After quarantine ends, Hong Kong Business Aviation Centre eyes business jet boom

Chris Barrow, director of flight operations at the Hong Kong Business Aviation Centre (HKBAC), said Hong Kong may soon be free of the quarantine situation that has hampered it for the past two years. AINAs evidence of the city’s recent progress, he cited the government’s recent announcement on easing restrictions on movement.

From October 4th, the Hong Kong government has revised the designation conditions for flight crews and no longer involves restrictions on non-local crew members. On September 23, it was announced that the compulsory quarantine requirement for incoming passengers would be lifted from September 26 and replaced by a three-day compulsory medical surveillance.

Once all restrictions are lifted, Barrow believes business will resume quickly. “As a city, Hong Kong is a really good international base for people trying to get into China — or even all of Asia,” he said. “Globally, Hong Kong is known to have faced strict quarantine regulations for the past few years and is even continuing. During that time, our aircraft movements were quite low, mainly due to the process of actually entering Hong Kong.”

At times, the city is closed to tourists and only accessible to Hong Kong residents; many of them did not have time for quarantine, which at the height of the pandemic lasted as long as three weeks. In the past six months, the quarantine period has been reduced to seven days, then three days.

Until recently, quarantined hotels facing room capacity constraints restricted people from flying due to the need to book hotel rooms, which have become increasingly difficult due to the volume involved and the scarcity of available rooms. “These types of restrictions affect our business and most businesses in Hong Kong,” Barrow noted. “If restrictions start to ease a little bit, it will be easier to travel.”

Barrow is confident that in the coming months and weeks, passengers and crew will be able to disembark in the HKBAC lounge, which was previously not permitted by quarantine rules. “We’re starting to look at how we can get back to normal and make sure our operations can handle this,” he said.

At the height of the pandemic, many Hong Kong planes were parked, sold or relocated. Some moved to China to operate domestically because the market was still available, while others took the opportunity to regain a foothold in the U.S. and perform maintenance tasks during downtime. “Ultimately, once they can travel freely, it will be more convenient for them to stay in Hong Kong,” Barrow said.

Growing up in the Greater Bay Area market in China

The Guangdong-Hong Kong-Macao Greater Bay Area, with a population of more than 70 million, consists of nine cities and two special administrative regions, and is the main driver of China’s economy.

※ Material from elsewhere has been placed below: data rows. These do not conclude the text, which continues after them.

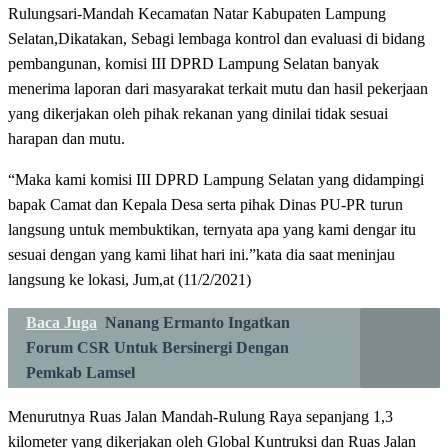
Rulungsari-Mandah Kecamatan Natar Kabupaten Lampung
Selatan,Dikatakan, Sebagi lembaga kontrol dan evaluasi di bidang
pembangunan, komisi III DPRD Lampung Selatan banyak
menerima laporan dari masyarakat terkait mutu dan hasil pekerjaan
yang dikerjakan oleh pihak rekanan yang dinilai tidak sesuai
harapan dan mutu.
“Maka kami komisi III DPRD Lampung Selatan yang didampingi
bapak Camat dan Kepala Desa serta pihak Dinas PU-PR turun
langsung untuk membuktikan, ternyata apa yang kami dengar itu
sesuai dengan yang kami lihat hari ini.”kata dia saat meninjau
langsung ke lokasi, Jum,at (11/2/2021)
Baca Juga
Nanang Ermanto Ingatkan
Forum CSR Untuk Bersinergi Dengan
Pemkab Lamsel
Menurutnya Ruas Jalan Mandah-Rulung Raya sepanjang 1,3
kilometer yang dikerjakan oleh Global Kuntruksi dan Ruas Jalan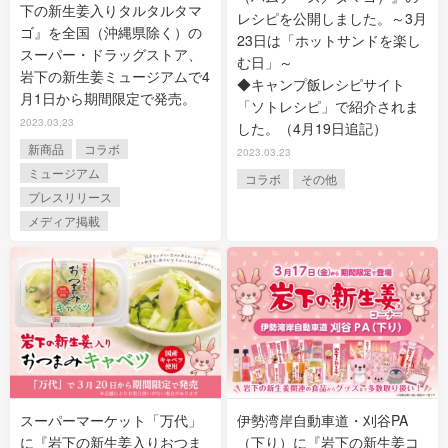
下の新生姜入りタルタルタマ
レシピを公開しました。～3月
ゴ』を全国（沖縄県除く）の
23日は「ホットサンドを楽し
スーパー・ドラッグストア、
む日」～
岩下の新生姜ミュージアムで4
◆キャンプ飯レシピサイト
月1日から期間限定で発売。
「ソトレシピ」で紹介されま
2023.03.23
した。（4月19日追記）
新商品
コラボ
2023.03.23
ミュージアム
コラボ
その他
プレスリリース
メディア掲載
スーパーマーケット「万代」
伊勢湾岸自動車道・刈谷PA
に『岩下の新生姜入りおつま
（下り）に『岩下の新生姜コ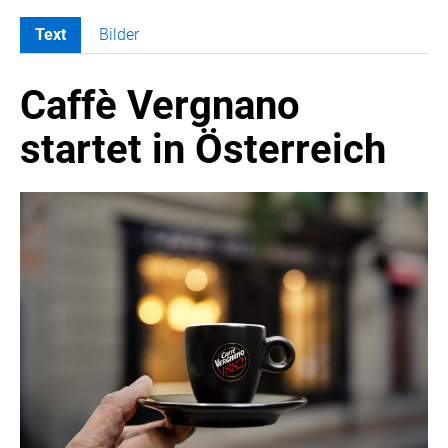
Text
Bilder
MELDUNGEN
Caffè Vergnano
COCA-COLA
COCA-COLA HBC ÖSTERREICH
startet in Österreich
Nemiroff
Padre Azul
The Famous Grouse
Ron Barceló
Costa Coffee
Glendalough
Caffè Vergnano
Naked Malt
Finlandia
RÖMERQUELLE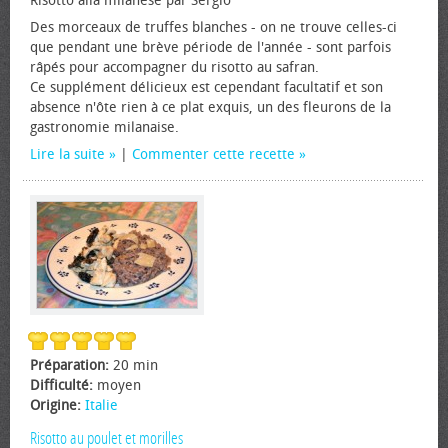
Risotto alla milanese par Sergio
Des morceaux de truffes blanches - on ne trouve celles-ci
que pendant une brève période de l'année - sont parfois
râpés pour accompagner du risotto au safran.
Ce supplément délicieux est cependant facultatif et son
absence n'ôte rien à ce plat exquis, un des fleurons de la
gastronomie milanaise.
Lire la suite
|
Commenter cette recette
Préparation:
20 min
Difficulté:
moyen
Origine:
Italie
Risotto au poulet et morilles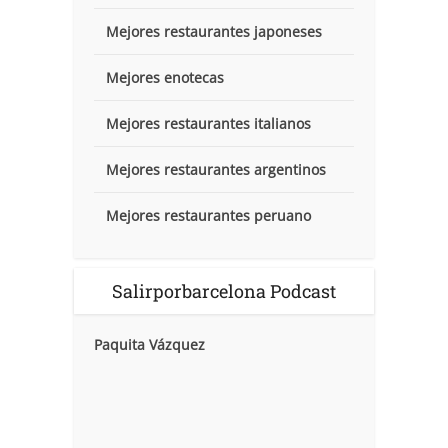
Mejores restaurantes japoneses
Mejores enotecas
Mejores restaurantes italianos
Mejores restaurantes argentinos
Mejores restaurantes peruano
Salirporbarcelona Podcast
Paquita Vázquez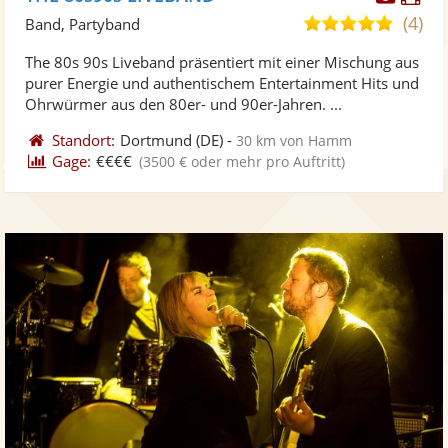
Künst
Kü
(4)
5,0
Band, Partyband
stellt
ste
von
The 80s 90s Liveband präsentiert mit einer Mischung aus
Fotos
Vi
5
purer Energie und authentischem Entertainment Hits und
bereit
ber
Sternen
Ohrwürmer aus den 80er- und 90er-Jahren. ...
Standort:
Dortmund
(DE)
-
30 km von Hamm
Gage:
€€€€
(3500 € oder mehr pro Auftritt)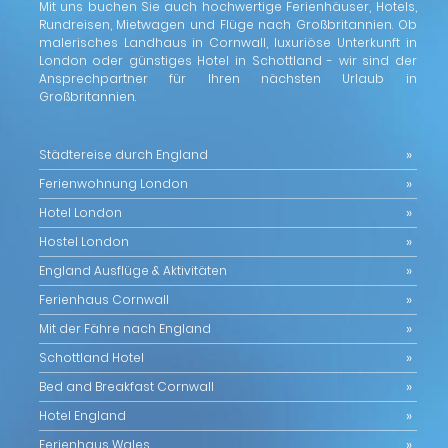
Mit uns buchen Sie auch hochwertige Ferienhäuser, Hotels,
Rundreisen, Mietwagen und Flüge nach Großbritannien. Ob
malerisches Landhaus in Cornwall, luxuriöse Unterkunft in
London oder günstiges Hotel in Schottland - wir sind der
Ansprechpartner für Ihren nächsten Urlaub in
Großbritannien.
Städtereise durch England
Ferienwohnung London
Hotel London
Hostel London
England Ausflüge & Aktivitäten
Ferienhaus Cornwall
Mit der Fähre nach England
Schottland Hotel
Bed and Breakfast Cornwall
Hotel England
Ferienhaus Wales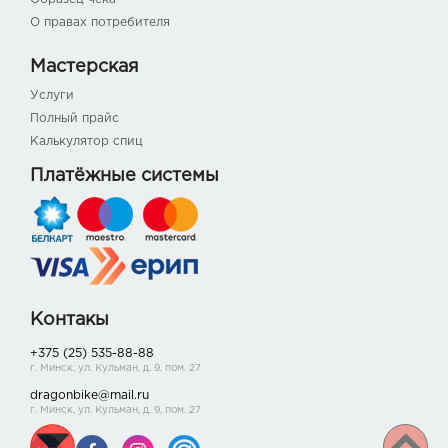
О правах потребителя
Мастерская
Услуги
Полный прайс
Калькулятор спиц
Платёжные системы
Контакы
+375 (25) 535-88-88
г. Минск, ул. Кульман, д. 9, пом. 27
dragonbike@mail.ru
г. Минск, ул. Кульман, д. 9, пом. 27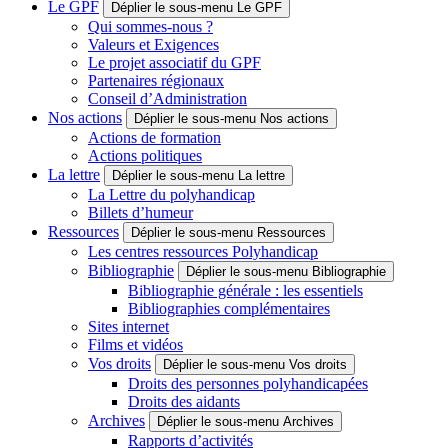
Le GPF
Déplier le sous-menu Le GPF
Qui sommes-nous ?
Valeurs et Exigences
Le projet associatif du GPF
Partenaires régionaux
Conseil d’Administration
Nos actions
Déplier le sous-menu Nos actions
Actions de formation
Actions politiques
La lettre
Déplier le sous-menu La lettre
La Lettre du polyhandicap
Billets d’humeur
Ressources
Déplier le sous-menu Ressources
Les centres ressources Polyhandicap
Bibliographie
Déplier le sous-menu Bibliographie
Bibliographie générale : les essentiels
Bibliographies complémentaires
Sites internet
Films et vidéos
Vos droits
Déplier le sous-menu Vos droits
Droits des personnes polyhandicapées
Droits des aidants
Archives
Déplier le sous-menu Archives
Rapports d’activités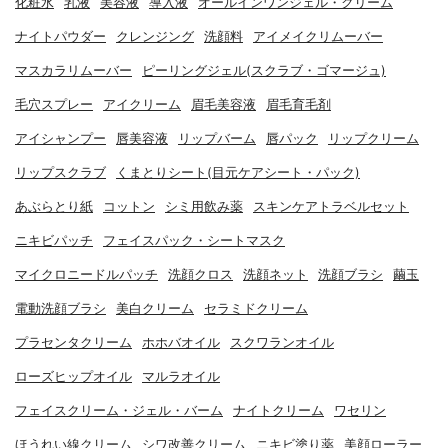
化粧水
乳液
美容液
導入液
オールインワンジェル・クリーム
ナイトパウダー
クレンジング
洗顔料
アイメイクリムーバー
マスカラリムーバー
ピーリングジェル(スクラブ・ゴマージュ)
毛穴スプレー
アイクリーム
眉毛美容液
眉毛育毛剤
アイシャンプー
唇美容液
リップバーム
唇パック
リップクリーム
リップスクラブ
くまとりシート(目元ケアシート・パック)
あぶらとり紙
コットン
シミ用飲み薬
スキンケアトラベルセット
ニキビパッチ
フェイスパック・シートマスク
マイクロニードルパッチ
洗顔クロス
洗顔ネット
洗顔ブラシ
繭玉
電動洗顔ブラシ
美白クリーム
セラミドクリーム
プラセンタクリーム
ホホバオイル
スクワランオイル
ローズヒップオイル
マルラオイル
フェイスクリーム・ジェル・バーム
ナイトクリーム
ワセリン
ほうれい線クリーム
シワ改善クリーム
ニキビ塗り薬
美顔ローラー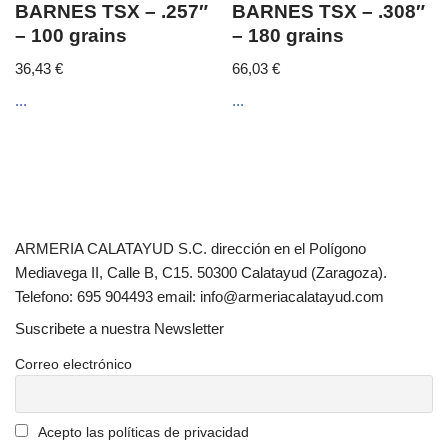
BARNES TSX – .257″
BARNES TSX – .308″
– 100 grains
– 180 grains
36,43
€
66,03
€
...
...
ARMERIA CALATAYUD S.C. dirección en el Polígono
Mediavega II, Calle B, C15. 50300 Calatayud (Zaragoza).
Telefono: 695 904493 email: info@armeriacalatayud.com
Suscribete a nuestra Newsletter
Correo electrónico
Acepto las políticas de privacidad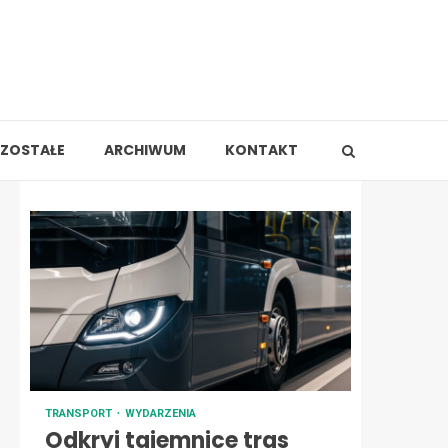
ZOSTAŁE
ARCHIWUM
KONTAKT
TRANSPORT
WYDARZENIA
Odkryj tajemnice tras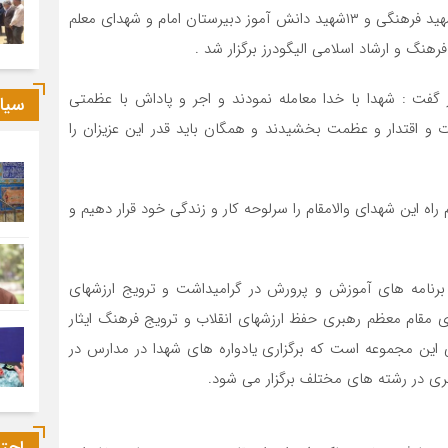
به گزارش هیجار ، بمناسبت هفته معلم یادواره شهدای ۲۴ شهید فرهنگی و ۱۳شهید دانش آموز دبیرستان امام و شهدای معلم
رهنگ و ارشاد اسلامی الیگودرز برگزار شد .
گفت : شهدا با خدا معامله‌ نمودند و اجر و پاداش با عظمتی
سیا
و اقتدار و عظمت بخشیدند و همگان باید قدر این عزیزان را
 راه این شهدای والامقام را سرلوحه کار و زندگی خود قرار دهیم و
ه برنامه های آموزش و پرورش در گرامیداشت و ترویج ارزشهای
ی مقام معظم رهبری حفظ ارزشهای انقلاب و ترویج فرهنگ ایثار
این مجموعه است که برگزاری یادواره های شهدا در مدارس در
هنری در رشته های مختلف برگزار می شود.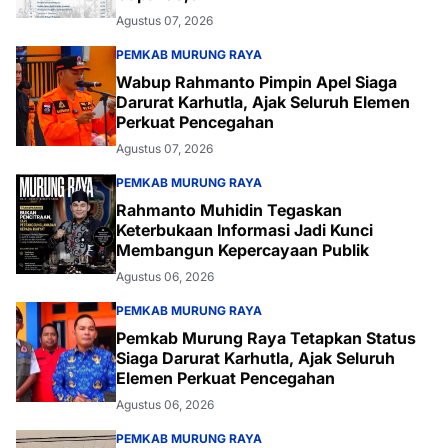
Agustus 07, 2026
PEMKAB MURUNG RAYA
Wabup Rahmanto Pimpin Apel Siaga
Darurat Karhutla, Ajak Seluruh Elemen
Perkuat Pencegahan
Agustus 07, 2026
PEMKAB MURUNG RAYA
Rahmanto Muhidin Tegaskan
Keterbukaan Informasi Jadi Kunci
Membangun Kepercayaan Publik
Agustus 06, 2026
PEMKAB MURUNG RAYA
Pemkab Murung Raya Tetapkan Status
Siaga Darurat Karhutla, Ajak Seluruh
Elemen Perkuat Pencegahan
Agustus 06, 2026
PEMKAB MURUNG RAYA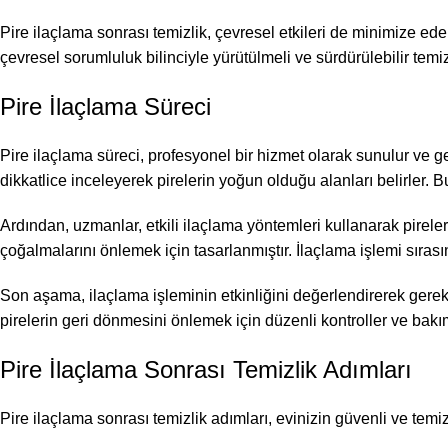
Pire ilaçlama sonrası temizlik, çevresel etkileri de minimize ed
çevresel sorumluluk bilinciyle yürütülmeli ve sürdürülebilir temizl
Pire İlaçlama Süreci
Pire ilaçlama süreci, profesyonel bir hizmet olarak sunulur ve ge
dikkatlice inceleyerek pirelerin yoğun olduğu alanları belirler. B
Ardından, uzmanlar, etkili ilaçlama yöntemleri kullanarak pirele
çoğalmalarını önlemek için tasarlanmıştır. İlaçlama işlemi sırasın
Son aşama, ilaçlama işleminin etkinliğini değerlendirerek gerek
pirelerin geri dönmesini önlemek için düzenli kontroller ve bak
Pire İlaçlama Sonrası Temizlik Adımları
Pire ilaçlama sonrası temizlik adımları, evinizin güvenli ve temiz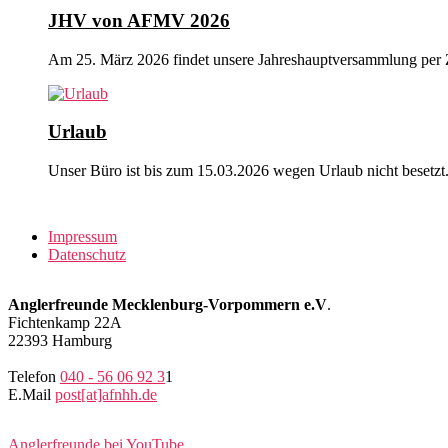
JHV von AFMV 2026
Am 25. März 2026 findet unsere Jahreshauptversammlung per 
Urlaub
Unser Büro ist bis zum 15.03.2026 wegen Urlaub nicht besetzt
Impressum
Datenschutz
Anglerfreunde Mecklenburg-Vorpommern e.V
.
Fichtenkamp 22A
22393 Hamburg
Telefon
040 - 56 06 92 3
1
E.Mail
post[at]afnhh.de
Anglerfreunde bei YouTube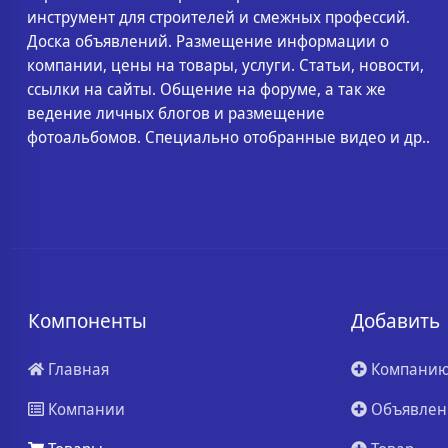
инструмент для строителей и смежных профессий.
Доска объявлений. Размещение информации о
компании, цены на товары, услуги. Статьи, новости,
ссылки на сайты. Общение на форуме, а так же
ведение личных блогов и размещение
фотоальбомов. Специально отобранные видео и др..
Компоненты
Добавить
Главная
Компани
Компании
Объявлен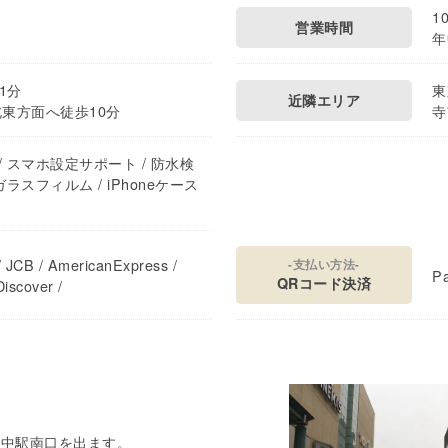
1
営業時間
年
1分
東
近隣エリア
北東方面へ徒歩10分
寺
修理 / スマホ設定サポート / 防水検
ガラスフィルム / iPhoneケース
 JCB / AmericanExpress /
-支払い方法-
Pa
QRコード決済
iscover /
府中駅南口を出ます。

The region sees itself as a rival to the metropolises of New York City, Tokyo and San Francisco.

“The Greater Bay Area is the next growth market and we are in a prime position to be able to handle it [it],” Barrow said. “The forecast is that it’s going to be bigger than some of the U.S. regions, and we’re still focused on how we operate and how we connect to those specific regions. One area of ​​focus is cross-border helicopters to ensure faster and smoother travel. “

Hong Kong International Airport has also invested in a three-runway system. A third runway is now open for use, allowing the airport to continue as a dual runway system until around 2025, while upgrading the central runway. Historically, business aviation slots in Hong Kong have been hard to come by, and the three-runway system will more easily surpass previous capacity.

“We are currently working on a $400 million investment and we have reached an agreement with the Airport Authority Hong Kong in April 2021,” he said. “This will give us more lounges, more space, a new Customs, immigration and quarantine hall areas, and all the types of things our passengers are saying, make us more dynamic to expedite access to some of the facilities that are common around the world.”

HKBAC opened in 1998 when Hong Kong International Airport was moved from Kai Tak Airport to Chek Lap Kok. Five operators provide aircraft management, charter and maintenance services under HKBAC: Jet Aviation, Hongkong Jet, Metrojet, TAG Aviation and HK Belllawings Jet. HKBAC’s three hangars can accommodate BBJ or ACJ sized aircraft. Depending on the size, there is room for about 13 or 14 aircraft inside.

“The trend is towards bigger aircraft [such as] New Gulfstream and Bombardier Universal,” Barrow reported. “We currently have no plans to increase hangar space, but we do plan to increase our facilities to make it easier for our customers to pass through. “

Mainland opportunities are also important to the future development of the Hong Kong Chamber of Commerce, and although there are dialogues with certain parts of China, no formal agreement has been reached on the establishment of the so-called “Hong Kong Chamber of Commerce China”. The settings are usually different from Hong Kong, depending on the airport involved.

“We are certainly interested in expanding into China,” Barrow concluded. “It would be an ideal situation, but it is not necessarily easy to enter that market. Of course, most companies are interested in setting up an FBO location in China. At HKBAC, we would certainly like to do that.”